Exercise
Could you return every line of the records below that contains the word "Ausgabe"?

Provided records

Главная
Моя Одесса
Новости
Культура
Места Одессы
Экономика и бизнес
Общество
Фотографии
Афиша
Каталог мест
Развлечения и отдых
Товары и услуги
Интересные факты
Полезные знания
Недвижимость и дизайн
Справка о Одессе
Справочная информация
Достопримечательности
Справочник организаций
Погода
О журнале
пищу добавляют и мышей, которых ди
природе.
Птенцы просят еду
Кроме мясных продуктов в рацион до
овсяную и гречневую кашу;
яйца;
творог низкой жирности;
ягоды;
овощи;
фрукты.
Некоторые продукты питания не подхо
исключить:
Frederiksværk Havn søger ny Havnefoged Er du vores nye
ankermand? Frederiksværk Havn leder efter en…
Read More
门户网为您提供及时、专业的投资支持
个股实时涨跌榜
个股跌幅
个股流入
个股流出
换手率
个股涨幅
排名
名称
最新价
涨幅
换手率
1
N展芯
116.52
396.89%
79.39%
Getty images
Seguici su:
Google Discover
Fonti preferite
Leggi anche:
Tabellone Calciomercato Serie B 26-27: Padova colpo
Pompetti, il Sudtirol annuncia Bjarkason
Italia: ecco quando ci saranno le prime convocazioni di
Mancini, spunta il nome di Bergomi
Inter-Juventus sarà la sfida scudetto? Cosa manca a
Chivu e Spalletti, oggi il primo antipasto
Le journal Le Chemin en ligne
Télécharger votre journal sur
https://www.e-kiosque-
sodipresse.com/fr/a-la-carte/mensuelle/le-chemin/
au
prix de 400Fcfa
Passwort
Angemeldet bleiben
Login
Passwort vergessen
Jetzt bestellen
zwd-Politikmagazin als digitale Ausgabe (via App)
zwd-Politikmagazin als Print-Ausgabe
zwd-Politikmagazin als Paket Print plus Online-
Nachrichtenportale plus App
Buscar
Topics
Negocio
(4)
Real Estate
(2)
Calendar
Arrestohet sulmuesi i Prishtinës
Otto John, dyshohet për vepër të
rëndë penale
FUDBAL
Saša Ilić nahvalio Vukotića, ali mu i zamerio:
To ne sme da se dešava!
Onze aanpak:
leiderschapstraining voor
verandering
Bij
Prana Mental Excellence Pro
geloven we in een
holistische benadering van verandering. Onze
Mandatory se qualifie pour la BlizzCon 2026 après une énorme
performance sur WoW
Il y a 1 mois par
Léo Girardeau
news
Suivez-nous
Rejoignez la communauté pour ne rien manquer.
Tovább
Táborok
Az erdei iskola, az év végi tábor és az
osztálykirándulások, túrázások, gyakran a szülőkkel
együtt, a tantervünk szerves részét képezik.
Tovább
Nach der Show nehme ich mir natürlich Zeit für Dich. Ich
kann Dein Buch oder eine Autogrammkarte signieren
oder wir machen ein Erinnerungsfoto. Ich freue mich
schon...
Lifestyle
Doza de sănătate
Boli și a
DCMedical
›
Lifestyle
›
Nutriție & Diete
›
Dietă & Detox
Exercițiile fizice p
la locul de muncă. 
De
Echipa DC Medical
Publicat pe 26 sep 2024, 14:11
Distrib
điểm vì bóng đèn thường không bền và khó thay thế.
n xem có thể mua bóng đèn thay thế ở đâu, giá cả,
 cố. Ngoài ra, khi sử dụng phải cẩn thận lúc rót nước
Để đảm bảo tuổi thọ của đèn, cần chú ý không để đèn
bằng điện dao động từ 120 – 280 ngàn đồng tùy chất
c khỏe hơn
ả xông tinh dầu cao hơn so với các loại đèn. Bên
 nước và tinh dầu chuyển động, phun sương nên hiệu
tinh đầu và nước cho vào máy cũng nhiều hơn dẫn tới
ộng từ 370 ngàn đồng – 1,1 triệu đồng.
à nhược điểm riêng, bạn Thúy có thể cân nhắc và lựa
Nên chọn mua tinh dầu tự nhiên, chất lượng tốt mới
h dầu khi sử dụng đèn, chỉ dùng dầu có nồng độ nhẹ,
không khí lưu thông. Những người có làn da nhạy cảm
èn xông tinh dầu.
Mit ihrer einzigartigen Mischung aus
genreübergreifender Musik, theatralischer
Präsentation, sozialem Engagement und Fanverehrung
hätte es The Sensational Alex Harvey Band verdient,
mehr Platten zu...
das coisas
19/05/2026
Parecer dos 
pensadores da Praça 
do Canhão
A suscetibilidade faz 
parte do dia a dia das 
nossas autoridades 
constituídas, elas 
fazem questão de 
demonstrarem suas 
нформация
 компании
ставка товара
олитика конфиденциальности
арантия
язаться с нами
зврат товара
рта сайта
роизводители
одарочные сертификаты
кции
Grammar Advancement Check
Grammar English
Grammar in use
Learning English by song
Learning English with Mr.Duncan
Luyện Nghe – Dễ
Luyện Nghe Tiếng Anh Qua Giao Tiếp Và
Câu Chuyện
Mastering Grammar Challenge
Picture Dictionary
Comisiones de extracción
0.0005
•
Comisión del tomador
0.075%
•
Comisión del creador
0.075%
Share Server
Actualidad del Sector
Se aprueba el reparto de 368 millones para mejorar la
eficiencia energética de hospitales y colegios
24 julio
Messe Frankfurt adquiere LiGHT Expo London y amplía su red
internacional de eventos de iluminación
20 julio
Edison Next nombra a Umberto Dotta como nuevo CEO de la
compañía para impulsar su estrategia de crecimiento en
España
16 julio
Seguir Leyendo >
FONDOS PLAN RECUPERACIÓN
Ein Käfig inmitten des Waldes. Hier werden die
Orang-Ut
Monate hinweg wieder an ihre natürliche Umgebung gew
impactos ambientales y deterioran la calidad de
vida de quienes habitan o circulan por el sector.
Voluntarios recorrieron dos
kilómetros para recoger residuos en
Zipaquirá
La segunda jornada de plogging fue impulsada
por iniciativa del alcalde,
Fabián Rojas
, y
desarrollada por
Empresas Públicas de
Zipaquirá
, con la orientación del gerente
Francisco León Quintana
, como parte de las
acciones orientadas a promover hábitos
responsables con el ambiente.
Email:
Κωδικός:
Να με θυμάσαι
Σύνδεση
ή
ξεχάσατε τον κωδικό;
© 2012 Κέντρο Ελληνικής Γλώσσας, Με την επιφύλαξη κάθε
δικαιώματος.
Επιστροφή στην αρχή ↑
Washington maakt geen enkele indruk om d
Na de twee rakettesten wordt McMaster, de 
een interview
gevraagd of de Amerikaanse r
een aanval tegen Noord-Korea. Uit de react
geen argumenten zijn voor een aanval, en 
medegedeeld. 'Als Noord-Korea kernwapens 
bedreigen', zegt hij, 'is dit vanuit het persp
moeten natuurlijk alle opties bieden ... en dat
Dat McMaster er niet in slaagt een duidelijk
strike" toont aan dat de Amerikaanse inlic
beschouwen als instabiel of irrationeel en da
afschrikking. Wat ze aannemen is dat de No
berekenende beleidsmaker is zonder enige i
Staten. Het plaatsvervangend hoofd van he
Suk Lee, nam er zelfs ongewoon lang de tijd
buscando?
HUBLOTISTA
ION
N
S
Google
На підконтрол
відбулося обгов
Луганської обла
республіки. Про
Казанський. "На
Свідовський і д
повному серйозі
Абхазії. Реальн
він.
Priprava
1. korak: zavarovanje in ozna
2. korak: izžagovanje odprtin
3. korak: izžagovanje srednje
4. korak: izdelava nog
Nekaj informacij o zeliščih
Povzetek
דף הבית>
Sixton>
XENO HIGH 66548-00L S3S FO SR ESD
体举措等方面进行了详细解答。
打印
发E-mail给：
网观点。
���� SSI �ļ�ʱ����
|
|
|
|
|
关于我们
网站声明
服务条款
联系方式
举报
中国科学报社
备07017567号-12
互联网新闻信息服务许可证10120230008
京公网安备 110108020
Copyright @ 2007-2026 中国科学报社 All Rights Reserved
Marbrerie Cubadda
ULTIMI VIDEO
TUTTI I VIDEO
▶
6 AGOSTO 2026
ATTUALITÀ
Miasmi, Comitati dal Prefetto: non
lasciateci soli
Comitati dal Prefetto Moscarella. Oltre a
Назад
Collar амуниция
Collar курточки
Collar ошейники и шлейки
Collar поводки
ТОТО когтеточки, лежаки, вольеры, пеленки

Written solution
zwd-Politikmagazin als digitale Ausgabe (via App)
zwd-Politikmagazin als Print-Ausgabe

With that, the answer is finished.